*** Dataset records Section Begins ***
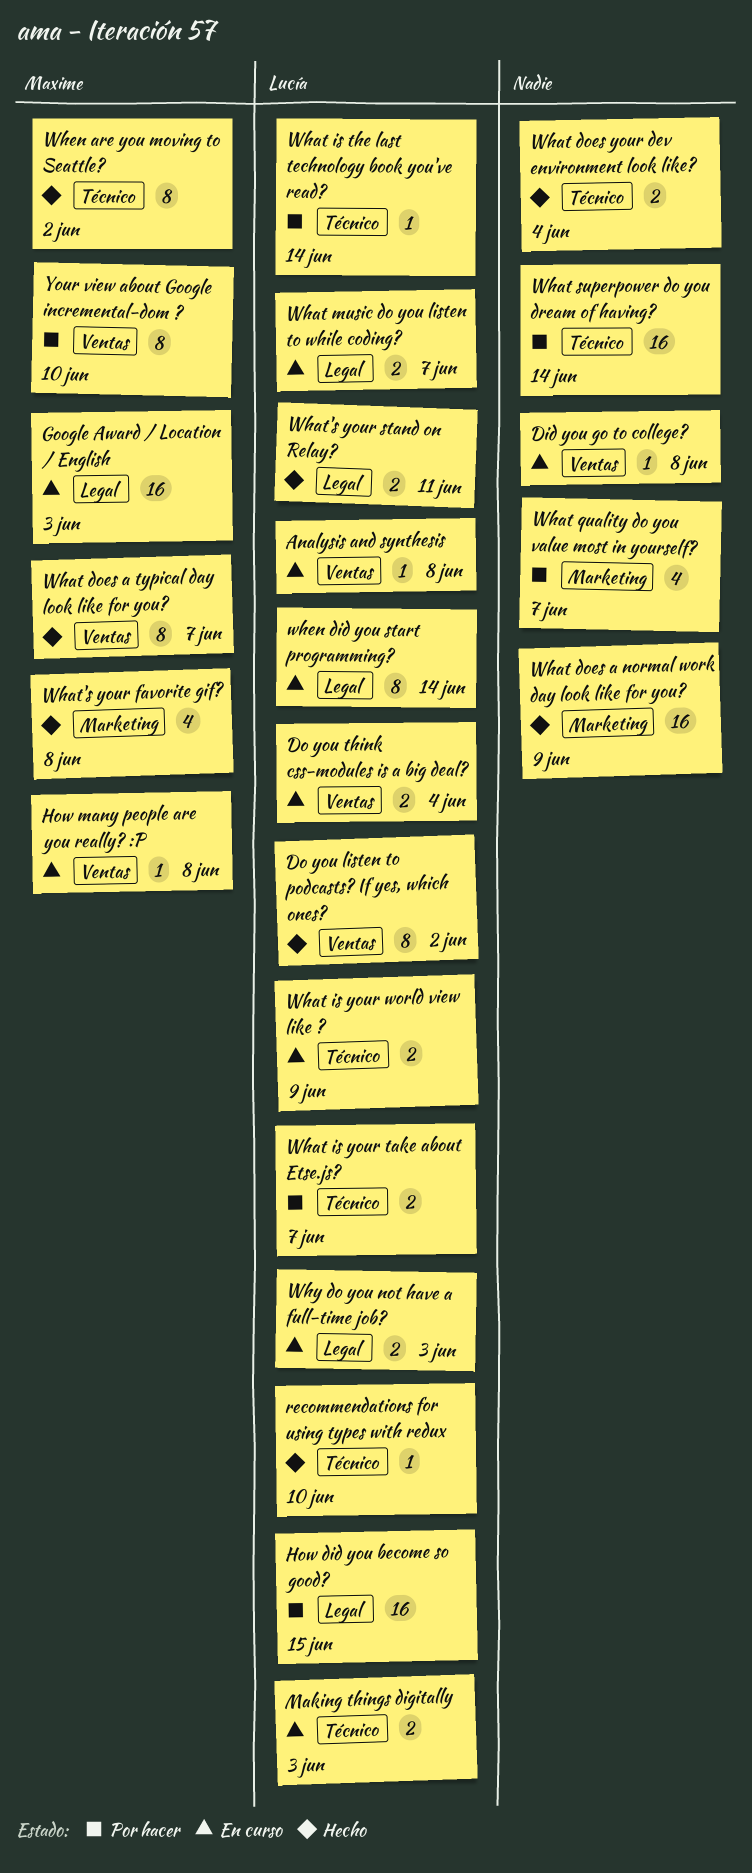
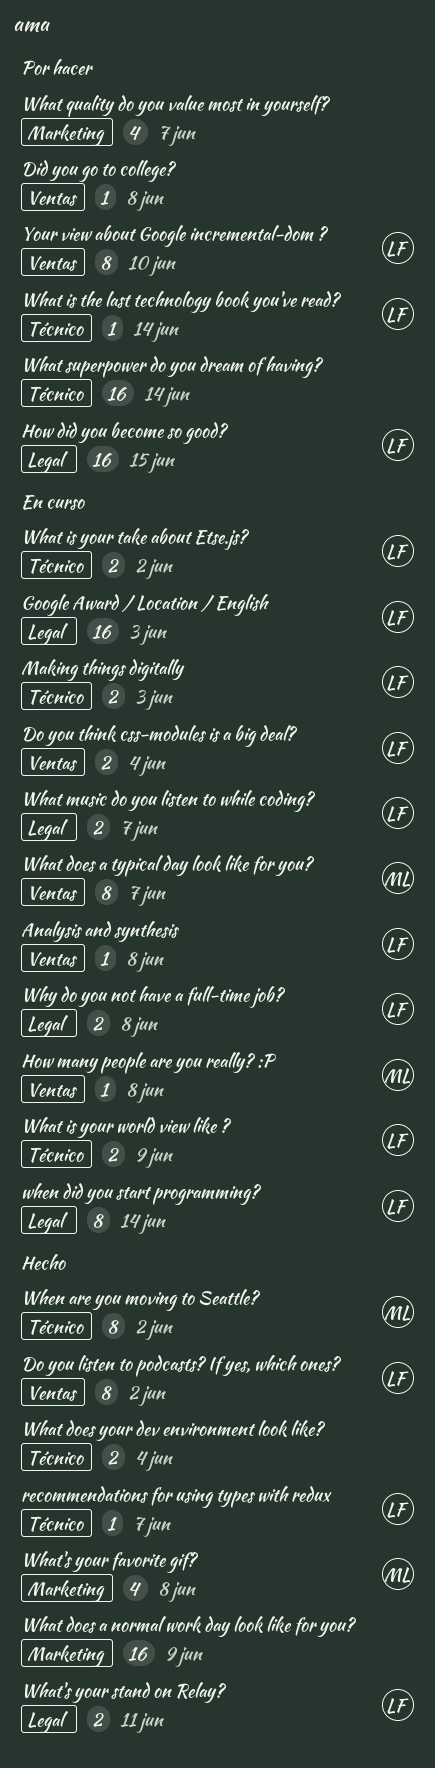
Did you go to college?, status: En curso -> Por hacer
Google Award / Location / English, owner: Maxime -> Lucía
recommendations for using types with redux, due: Jun 10 -> Jun 7
What does a typical day look like for you?, status: Hecho -> En curso
What is your take about Etse.js?, status: Por hacer -> En curso
What is your take about Etse.js?, due: Jun 7 -> Jun 2
Why do you not have a full-time job?, due: Jun 3 -> Jun 8
Your view about Google incremental-dom ?, owner: Maxime -> Lucía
*** Dataset records Section Ends ***
** Exercise **
The answer must consist of the lines from the one with "What does a" through the final line of the entries above, exactly as they are, and nothing else.

** Task answer **
What does a typical day look like for you?, status: Hecho -> En curso
What is your take about Etse.js?, status: Por hacer -> En curso
What is your take about Etse.js?, due: Jun 7 -> Jun 2
Why do you not have a full-time job?, due: Jun 3 -> Jun 8
Your view about Google incremental-dom ?, owner: Maxime -> Lucía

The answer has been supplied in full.